Dissertation/Thesis Abstract

A study of Mississippi community and junior college dual enrollment collaboration practices with secondary schools and parents of home -schooled students
by Kellum, LaNell Bagwell, Ph.D., Mississippi State University, 2009, 507; 3366296
Abstract (Summary)

This study provides data from an existing review of secondary data and a survey of dual enrollment managers on the topic of Mississippi community and junior colleges' dual enrollment collaborations with secondary schools and parents of home-schooled students. Dual enrollment, also known as dual credit, concurrent enrollment, and credit based transition, refers to the participation in college-level courses and the earning of college credits by high school students. Dual enrollment has been described as providing benefits such as increasing access to postsecondary education, increasing the rigor of the high school curriculum, savings in time and expenses toward earning a college degree, promoting more efficient use of states' educational resources, and enhancing students' admission to college and subsequent retention and success in college.

The Mississippi Education Reform Act (2006) offered secondary schools and community and junior colleges more autonomy to establish exemplary dual enrollment programs through forged local collaborations. The collaborations may serve to increase high school retention and completion and postsecondary enrollment, retention, and completion.

+ + + +

Can you reproduce the entire dissertation abstract on Mississippi dual enrollment collaborations word for word?

+ + + +

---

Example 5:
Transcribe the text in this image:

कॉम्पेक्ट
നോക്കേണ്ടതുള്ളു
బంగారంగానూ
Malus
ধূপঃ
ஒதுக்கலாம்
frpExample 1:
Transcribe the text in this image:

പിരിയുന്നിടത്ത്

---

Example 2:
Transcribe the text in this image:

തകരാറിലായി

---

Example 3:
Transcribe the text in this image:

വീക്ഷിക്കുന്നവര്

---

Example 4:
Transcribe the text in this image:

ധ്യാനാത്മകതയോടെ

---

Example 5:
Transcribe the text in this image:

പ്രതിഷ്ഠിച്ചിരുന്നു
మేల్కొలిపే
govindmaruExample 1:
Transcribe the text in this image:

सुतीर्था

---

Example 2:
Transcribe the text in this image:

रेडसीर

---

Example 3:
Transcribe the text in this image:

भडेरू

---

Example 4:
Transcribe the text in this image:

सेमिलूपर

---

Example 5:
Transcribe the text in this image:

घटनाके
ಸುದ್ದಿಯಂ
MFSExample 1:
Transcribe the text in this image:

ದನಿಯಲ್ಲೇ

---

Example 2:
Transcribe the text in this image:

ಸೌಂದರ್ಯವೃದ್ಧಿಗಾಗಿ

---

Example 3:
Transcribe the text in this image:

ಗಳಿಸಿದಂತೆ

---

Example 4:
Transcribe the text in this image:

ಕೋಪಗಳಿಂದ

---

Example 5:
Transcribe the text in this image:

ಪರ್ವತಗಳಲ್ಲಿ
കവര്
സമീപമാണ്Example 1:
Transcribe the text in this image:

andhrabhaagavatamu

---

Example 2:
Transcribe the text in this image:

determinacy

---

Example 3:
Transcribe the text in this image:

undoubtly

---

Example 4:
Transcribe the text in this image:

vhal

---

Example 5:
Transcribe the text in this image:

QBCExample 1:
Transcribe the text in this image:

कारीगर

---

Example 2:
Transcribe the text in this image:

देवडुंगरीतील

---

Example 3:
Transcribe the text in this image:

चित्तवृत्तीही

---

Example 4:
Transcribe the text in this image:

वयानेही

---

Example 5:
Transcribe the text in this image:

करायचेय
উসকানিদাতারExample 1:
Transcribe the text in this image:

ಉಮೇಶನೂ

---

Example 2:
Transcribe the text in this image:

+ + + +

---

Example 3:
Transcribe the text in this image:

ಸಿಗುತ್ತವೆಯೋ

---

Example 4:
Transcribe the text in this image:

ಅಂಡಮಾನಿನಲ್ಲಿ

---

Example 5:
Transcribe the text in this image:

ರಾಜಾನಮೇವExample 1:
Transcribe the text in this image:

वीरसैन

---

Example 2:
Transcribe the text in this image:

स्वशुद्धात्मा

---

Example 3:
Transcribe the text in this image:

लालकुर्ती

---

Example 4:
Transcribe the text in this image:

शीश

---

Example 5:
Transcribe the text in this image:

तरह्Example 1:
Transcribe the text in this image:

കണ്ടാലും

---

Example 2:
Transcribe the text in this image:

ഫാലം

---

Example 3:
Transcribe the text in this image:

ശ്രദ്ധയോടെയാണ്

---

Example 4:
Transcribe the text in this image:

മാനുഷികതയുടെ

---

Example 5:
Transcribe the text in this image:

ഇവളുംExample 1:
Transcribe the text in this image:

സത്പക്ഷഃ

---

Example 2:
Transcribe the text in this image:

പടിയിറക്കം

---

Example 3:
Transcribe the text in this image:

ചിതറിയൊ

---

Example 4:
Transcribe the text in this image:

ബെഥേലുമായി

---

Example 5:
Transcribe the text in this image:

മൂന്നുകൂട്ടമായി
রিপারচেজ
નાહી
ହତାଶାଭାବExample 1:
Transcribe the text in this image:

+ + + +

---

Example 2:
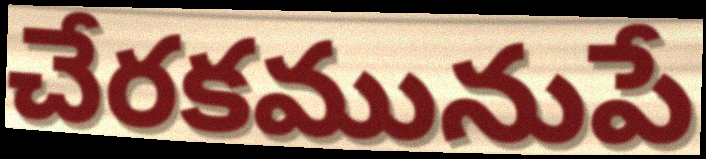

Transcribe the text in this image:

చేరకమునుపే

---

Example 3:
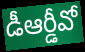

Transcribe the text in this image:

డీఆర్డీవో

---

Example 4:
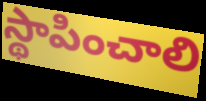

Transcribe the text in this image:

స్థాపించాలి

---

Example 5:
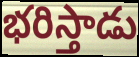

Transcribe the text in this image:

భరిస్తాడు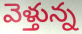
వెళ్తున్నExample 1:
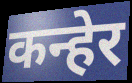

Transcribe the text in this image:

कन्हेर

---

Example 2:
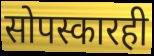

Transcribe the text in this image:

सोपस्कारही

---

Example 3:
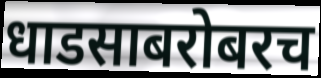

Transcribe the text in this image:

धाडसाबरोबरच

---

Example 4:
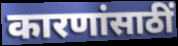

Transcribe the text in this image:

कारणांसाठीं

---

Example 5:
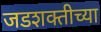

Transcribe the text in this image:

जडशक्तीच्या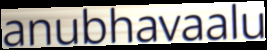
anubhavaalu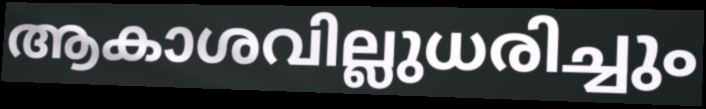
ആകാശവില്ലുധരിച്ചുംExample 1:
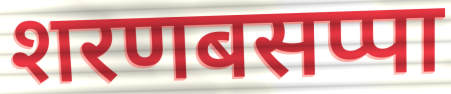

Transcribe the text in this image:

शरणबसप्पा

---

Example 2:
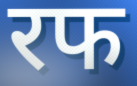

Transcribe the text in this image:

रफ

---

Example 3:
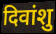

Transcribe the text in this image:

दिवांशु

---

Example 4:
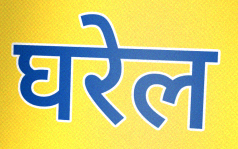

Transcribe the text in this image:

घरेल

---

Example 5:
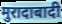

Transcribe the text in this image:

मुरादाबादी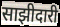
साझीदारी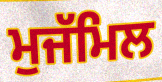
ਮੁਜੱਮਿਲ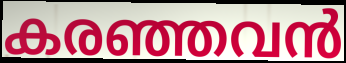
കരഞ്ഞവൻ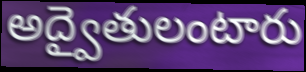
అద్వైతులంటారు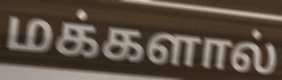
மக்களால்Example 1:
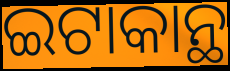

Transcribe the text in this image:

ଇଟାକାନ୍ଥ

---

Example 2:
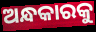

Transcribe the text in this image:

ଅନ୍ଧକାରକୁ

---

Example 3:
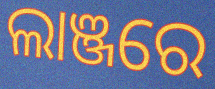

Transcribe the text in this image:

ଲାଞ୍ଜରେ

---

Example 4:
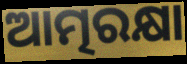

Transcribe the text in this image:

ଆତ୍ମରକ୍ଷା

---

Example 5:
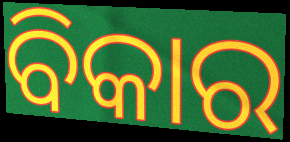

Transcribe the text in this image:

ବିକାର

+ + + +

▸ The result
Dissertation/Thesis Abstract

A study of Mississippi community and junior college dual enrollment collaboration practices with secondary schools and parents of home -schooled students
by Kellum, LaNell Bagwell, Ph.D., Mississippi State University, 2009, 507; 3366296
Abstract (Summary)

This study provides data from an existing review of secondary data and a survey of dual enrollment managers on the topic of Mississippi community and junior colleges' dual enrollment collaborations with secondary schools and parents of home-schooled students. Dual enrollment, also known as dual credit, concurrent enrollment, and credit based transition, refers to the participation in college-level courses and the earning of college credits by high school students. Dual enrollment has been described as providing benefits such as increasing access to postsecondary education, increasing the rigor of the high school curriculum, savings in time and expenses toward earning a college degree, promoting more efficient use of states' educational resources, and enhancing students' admission to college and subsequent retention and success in college.

The Mississippi Education Reform Act (2006) offered secondary schools and community and junior colleges more autonomy to establish exemplary dual enrollment programs through forged local collaborations. The collaborations may serve to increase high school retention and completion and postsecondary enrollment, retention, and completion.